The average petrol price that customers paid in September 2023 was N626.21 per liter, according to data from the National Bureau of Statistics. This is a 0.08% drop from the N626.70 reported in August 2023.
Taraba State had the highest average retail price of N665.56 for gasoline, followed by Borno and Benue States at N657.37 and N641.29, respectively. On the other hand, Jigawa States and Delta had the highest average retail prices for gasoline, at N617.42 and N605.88, respectively, while Rivers had the lowest average retail prices. The difference in price between the most and least expensive states is roughly N55, which represents the expense of moving petroleum from the southern to the northern regions of the nation.

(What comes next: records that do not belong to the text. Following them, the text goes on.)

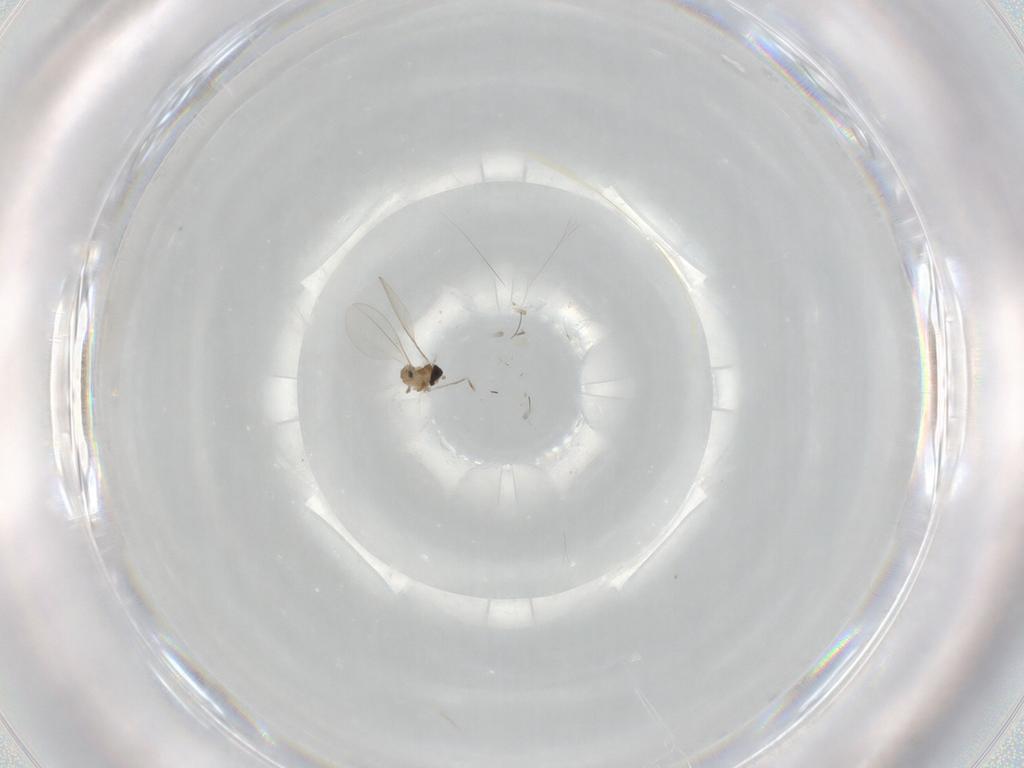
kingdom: Animalia
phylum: Arthropoda
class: Insecta
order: Diptera
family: Cecidomyiidae
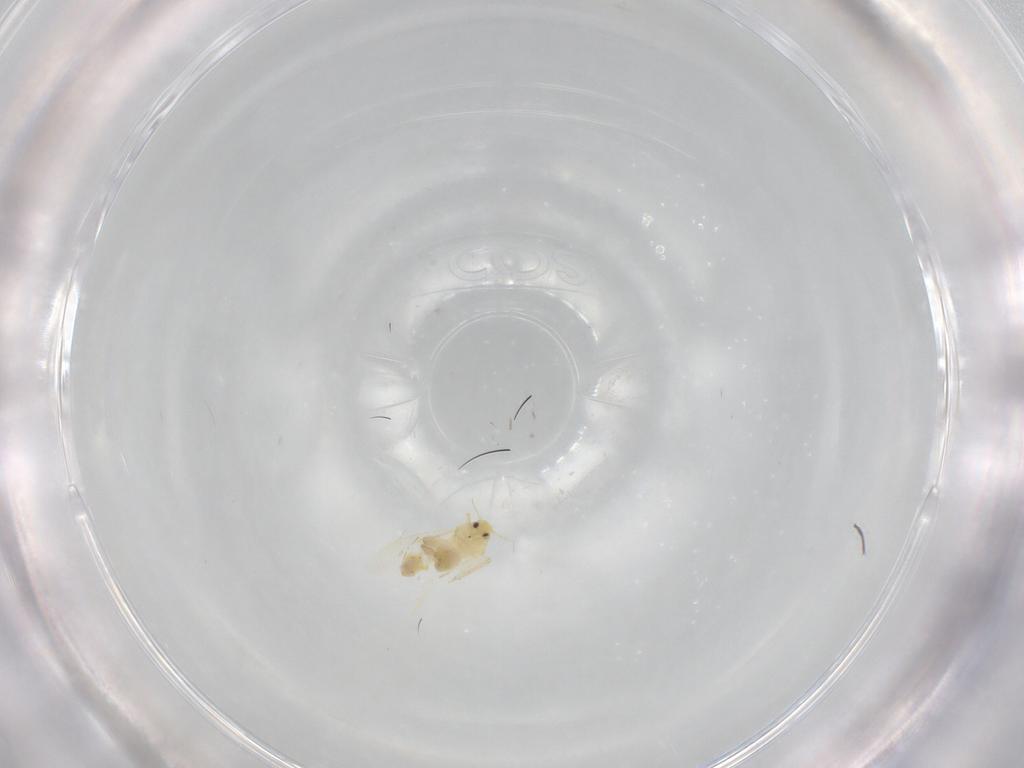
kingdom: Animalia
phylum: Arthropoda
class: Insecta
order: Hemiptera
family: Aleyrodidae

PMS increased by more than 226.75% year over year from N191.65 per liter in September 2022. The government’s decision to discontinue fuel subsidies, as outlined in the Petroleum Industry Act (PIA), is the cause of the price increase. High PMS prices were partially caused by depreciating currencies and high crude oil prices on global markets.
To mitigate the negative consequences of high PMS prices on household wellbeing, immediate policy steps are needed. Targeted monetary transfers should be made to protect the households who have been struck the hardest. A portion of the money saved from fuel subsidies might be put into expanding public transportation and upgrading transportation infrastructure, which would help to offset rising transportation expenses. To win over the public’s trust, the government must be open about how it uses the money it saves from gasoline subsidies.